GIVEN TEXT ▸
┌──

Ilyin became a professor of law in Moscow University.  As was customary among Russian religious thinkers, he lectured at the Moscow higher women's courses. He was imprisoned between 11-24 August, but released with the help of Ivan Yakovlev's son. On 19 December,  Ilyin received a summons to appear at a meeting of the Revolutionary Tribunal (non-recognition of Soviet power). In 1919 Ilyin wrote: "In Moscow, the winter is fierce, there is no firewood, we are hungry. They have already taken me to Cheka three times – and tried in a tribunal "for preparing an armed uprising". The ability to hate, despise, insult ideological opponents was particularly pronounced.  Ilyin was again imprisoned in 1919, February 1920 and September 1922 for alleged anti-communist activity. He, along with many other "irreconcilable" anti-Bolshevik intellectuals, was condemned to execution, and then forcibly exiled. On 29 September some 160 prominent intellectuals and their families were expelled (at their own expense and not allowed to return without the permission of the Soviet authorities) on a so-called "philosophers' ship" from Petrograd to Stettin, where they arrived on 2 October.

Emigration 

 

The Treaty of Rapallo (1922) between the German Republic and Soviet Russia opened friendly diplomatic relations. In February 1923, the Russian Scientific Institute (RSI) was founded in Berlin; funded by the YMCA. Ilyin delivered a topical speech "Problems of Modern Legal Consciousness". The RSI wasn't an educational institute; there were occasional lectures on Russian history, literature, law and other areas of Russian culture in Schinkel's Bauakademie. In 1923 Wrangel contacted Ilyin in the hope of arranging enrolment in the Institution for "about 300 of young Russian men ...". In July he lost his Russian citizenship for anti-Soviet activities abroad. It was the notorious year of hyperinflation in the Weimar Republic in October and the failed Beer Hall Putsch in November. The institute was going through a severe financial crisis. Due to invitations from the Czech government and offers from American universities, the number of employees soon thinned significantly. Ilyin briefly cooperated with Nikolai Berdyaev on Russian Religious Renaissance but the philosopher of love, moved to Paris and Novgorodtsev to Prague. In 1924, the Russian All-Military Union was founded; Ilyin met Pyotr Wrangel at Seeon Abbey, a center of anti-Bolshevik activities.  Wrangel was told to abandon his (military) adventures. Ilyin became part of Wrangel's inner circle; not every Russian was charmed by Wrangel's personality. 

In July 1924 Ilyin visited Italy for his health; his portrait of Benito Mussolini was sympathetic but not uncritical.

└──

ENTRIES PROVIDED ▸
┌──

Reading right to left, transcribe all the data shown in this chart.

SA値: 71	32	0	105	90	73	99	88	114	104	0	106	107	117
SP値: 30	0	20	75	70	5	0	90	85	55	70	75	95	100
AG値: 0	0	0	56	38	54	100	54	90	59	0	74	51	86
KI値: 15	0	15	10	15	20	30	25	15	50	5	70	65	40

└──

PROBLEMS AND TASKS ▸
- a) Decide whether each statement agrees with the passage about Ilyin, answering yes or no and quoting the words of the passage that settle it: (i) The Russian Scientific Institute in Berlin was funded by the YMCA. (ii) The "philosophers' ship" sailed from Petrograd to Stettin. (iii) Ilyin went to Italy in July 1924 to give lectures.
- b) Resume the passage about Ilyin after its final sentence.

PER-TASK OUTPUTS ▸
- a)
(i) Yes: "funded by the YMCA"
(ii) Yes: "from Petrograd to Stettin"
(iii) No: "In July 1924 Ilyin visited Italy for his health"

- b)
In his book On resisting evil by force (1925) Ilyin advocated the use of violence in the struggle against Bolshevism, which he regarded as despotism or "left totalitarianism". Ilyin argued that war was sometimes necessary, but never 'just'. Far from supporting holy war, Ilyin in fact wrote that "all my research proves that the sword is not 'holy' and not 'just'." He criticized anarchist ideology of Tolstoy and pacifist tolstoyism.  Ilyin called for the courage to "arrest, condemn, and shoot," which Maxim Gorky called a "gospel of revenge" and Berdyaev compared to a "Cheka of God" and "legalism devoid of grace". For Zinaida Gippius his book was "military field theology"; according to her "this is not a philosopher who writes books, not a publicist who writes feuilletons: it's a man possessed running amok." The book divided the Russian Émigrés; it contains a dedication to veterans of the White movement. In 1926 he bitterly wrote about the loss of the Motherland. Ilyin became the unofficial ideologue of the White émigrés who gathered in Paris. Between 1927 and 1930 Ilyin was a publisher and editor of the journal Russkiy Kolokol. He actively published in right-wing conservative newspapers. 

During the 1920s more than 300,000 Russians lived in Berlin. There were three daily newspapers and five weeklies. Seventeen Russian publishing houses had sprung up within a single year. Ilyin lectured in Germany and other European countries and would give 200 speeches. In 1930 the National Alliance of Russian Solidarists was founded in Belgrade and became popular in France. (It rejected both Bolshevism and liberal capitalism and embraced Russian patriotism.) 

In 1932 about only 60,000 Russian emigrants were living in Germany; the Berlin colony numbered 8,320 people. The activity of the RSI gradually slowed down due to a decrease in the number of Russian-speaking students. There were difficulties in maintaining this large institution, and it was liquidated. It became impossible to be employed as either a writer or a lecturer.

1933 Hitler's first year in office 

On 27 February, the Reichstag building was set on fire. Göring blamed a communist plot. The Reichstag Fire Decree on  the next day restricted the rights of personal freedom, and freedom of expression, including the freedom of the press, the freedom to organize and assemble, the privacy of postal, telegraphic and telephonic communications. Shortly after the fire, a wave of arrests began about 1500 people – Communists, in particular, were affected.  

On 7 April  the Law for the Restoration of the Professional Civil Service required an Aryan certificate from all employees and officials in the public sector, including education. On 11 April, Ilyin handed the Ministry of Internal Affairs a voluminous work entitled "Directives of the Comintern for the Bolshevisation of Germany," consisting of hundreds of excerpts from Comintern documents that had been published in the press. It looks like an attempt to curtsey the authorities according to A.F. Kiselyov. Ilyin confessed that he literally forced himself to read Lenin's works, the materials of party congresses and plenums, the Comintern, and the Soviet press.
In April Ilyin had a short, lukewarm communication with young Russian National Socialists. On 2 May, a committee  was founded with Ilyin on its presidium, though cooperation never took off since Ilyin scorned the Russian radicals. On 17 May Ilyin published in "Vozrojdénie" his infamous article "National Socialism. A New Spirit".  In June, Ilyin took over the head of the Russian Scientific Institute.  His friend Werner von Alvensleben was somehow involved in a putsch, which ended in the Night of the Long Knives.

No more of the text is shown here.